Joe Six-Pack


Well, not exactly. In fact, Joe avoided responsibility for nearly a decade after his father’s death. He dropped out of Milton Academy and finally graduated from the Manor Hall Tutoring School, in Cambridge, an academic triage center for wayward rich kids. Then he wandered from MIT to UC-Berkeley, before ending up at UMass/Boston. He held odd jobs ranging from lobsterman to working briefly as an aide to the mayor of San Francisco. In his free time, he traveled extensively through Africa, filming two specials for the American Sportsman television program, one about corralling endangered antelopes, the other about capturing giraffes.

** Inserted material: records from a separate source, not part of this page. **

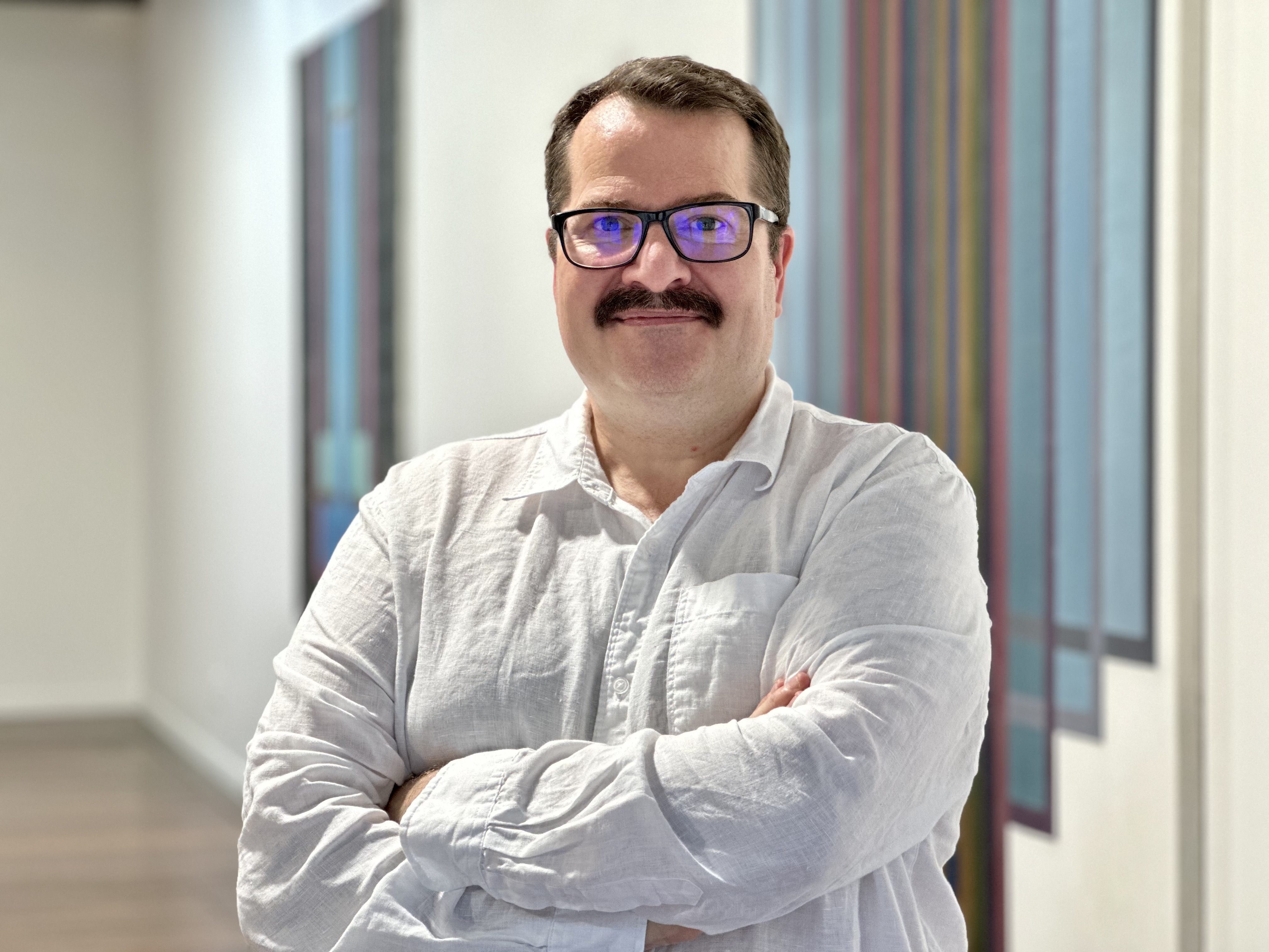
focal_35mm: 77
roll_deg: -0.3
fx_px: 2823
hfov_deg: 25.3
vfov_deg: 19.1
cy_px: 476
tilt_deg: -1.8
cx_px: 634
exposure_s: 1/100
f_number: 2.8
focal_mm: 9
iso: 250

At times, however, Joe seemed to become a magnet for chaos and mayhem—very much in the Kennedy tradition. In February 1972 he was a passenger on a hijacked Lufthansa flight and was held hostage for 18 hours by Palestinian terrorists. In 1973, just four years after Chappaquiddick, a jeep he was driving on Nantucket overturned, leaving an 18-year-old family friend partially paralyzed. Kennedy got off with a fine.

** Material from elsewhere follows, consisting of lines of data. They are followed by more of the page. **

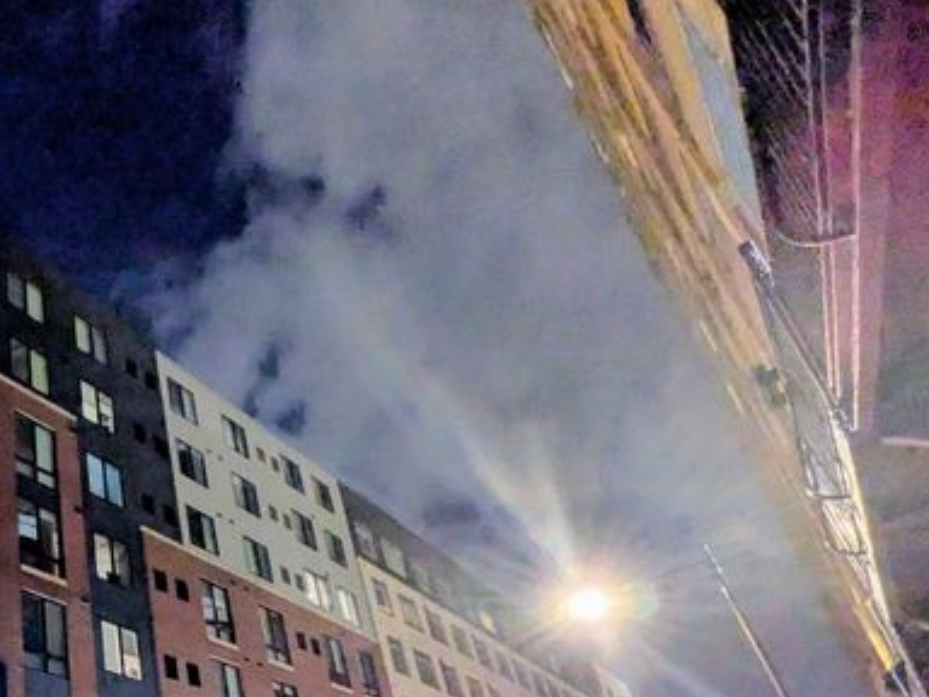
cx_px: 19
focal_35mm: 28
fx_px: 751
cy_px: 643
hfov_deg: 51.9
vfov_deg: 44.7
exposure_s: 1/24
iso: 192
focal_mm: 1.83
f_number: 2.2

“There was a long period of time there where I didn’t know—it was very difficult to find which way was up,” says Kennedy. “There was a very long, confusing set of events both on the national political level as well as on a very personal level that took place that were very, very disruptive and tended to make not just me but I think almost a whole generation of Americans wander around trying to make some sense out of our lives.”

In 1976, Joe managed his uncle’s cakewalk of a Senate campaign, and others began noticing the same thing his mother had: Joe could work a room. But he was still looking for a niche. After a frustrating stint in Washington at the Community Services Administration, an antipoverty organization that grew out of the Kennedy presidency, Joe returned to Boston. In the winter of 1978-79, during the throes of the energy and heating-oil crisis that hit New England particularly hard, Joe was watching the news and saw a story about people freezing to death followed by a report on oil-company profits. Family friend Dick Goodwin suggested starting up an energy company that would buy crude oil wholesale and sell it to the poor at cost. The Citizens Energy Corporation was the result, and his work with that organization is the one job during this era that clearly engages—make that obsesses— Kennedy.

“It just seemed there was an idea there,” says Kennedy. “If you could start a nonprofit that would take all those profits that they were banking and give it back to poor people in reducing the cost of home heating oil, you could maybe save a hell of a lot of people a lot of money and do some good at the same time.”

In October 1979, Joe finally emerged in the political arena. At the opening of the JFK Library, Joe, in a speech Harvard professor Robert Coles helped prepare, ripped attendee Jimmy Carter for his energy-related economic policies. Teddy and the other luminaries were mortified, but the younger Kennedy crowd was rapturous.

Meanwhile, Joe continued to hone his political skills. In his uncle’s chaotic 1980 presidential campaign, he worked 16-hour days in Iowa, but his advice to revamp campaign strategy was largely ignored by Ted’s political cronies. “Joe was the only one who said we should treat the Iowa caucus just like a primary,” recalls Ted Kennedy. “He turned out to be absolutely correct.”

After the Iowa loss, Joe trudged through the rest of the campaign. Disillusioned by the experience, he put political ambitions on hold for the first half of the eighties. Then, when Tip O’Neill announced he was retiring in 1986, the old Kennedy gang came a-calling. But Joe, who was still happily ensconced at Citizens, balked.

“You’ve got to recognize I’d been through a fair amount of kind of wrenching experiences,” says Kennedy. “In the end, I decided I could have more impact from within the process than out of it.”

Once he got into the race, Kennedy was attacked by the other candidates and the press for his inexperience and muddled syntax. As the primary date drew close, his main adversary, state senator George Bachrach, needed to deliver a body blow. It was rumored that Bachrach had dirt on Joe and would unveil it during a Channel 7 minidebate. Consultants settled into bars across Boston to catch the action.

Bachrach charged that Kennedy’s Citizens Energy had ties to banking interests in Khadafy’s Libya. Joe paused for a moment. His eyes steeled. Then he lit into Bachrach for suggesting that he would have business ties with a leader who offered sanctuary to the man who killed his father. It was the high point of his entire campaign. Cynics recall that rebuke as playing the Kennedy death card—something Teddy did in his debates with Mitt Romney—but no matter, it worked.

“I never saw a man disappear on a TV screen like Bachrach did,” says a political consultant for another candidate. “It was like Joe vaporized him.”

Kennedy went on to win the primary by 22 points. The elusive it was there when he needed it.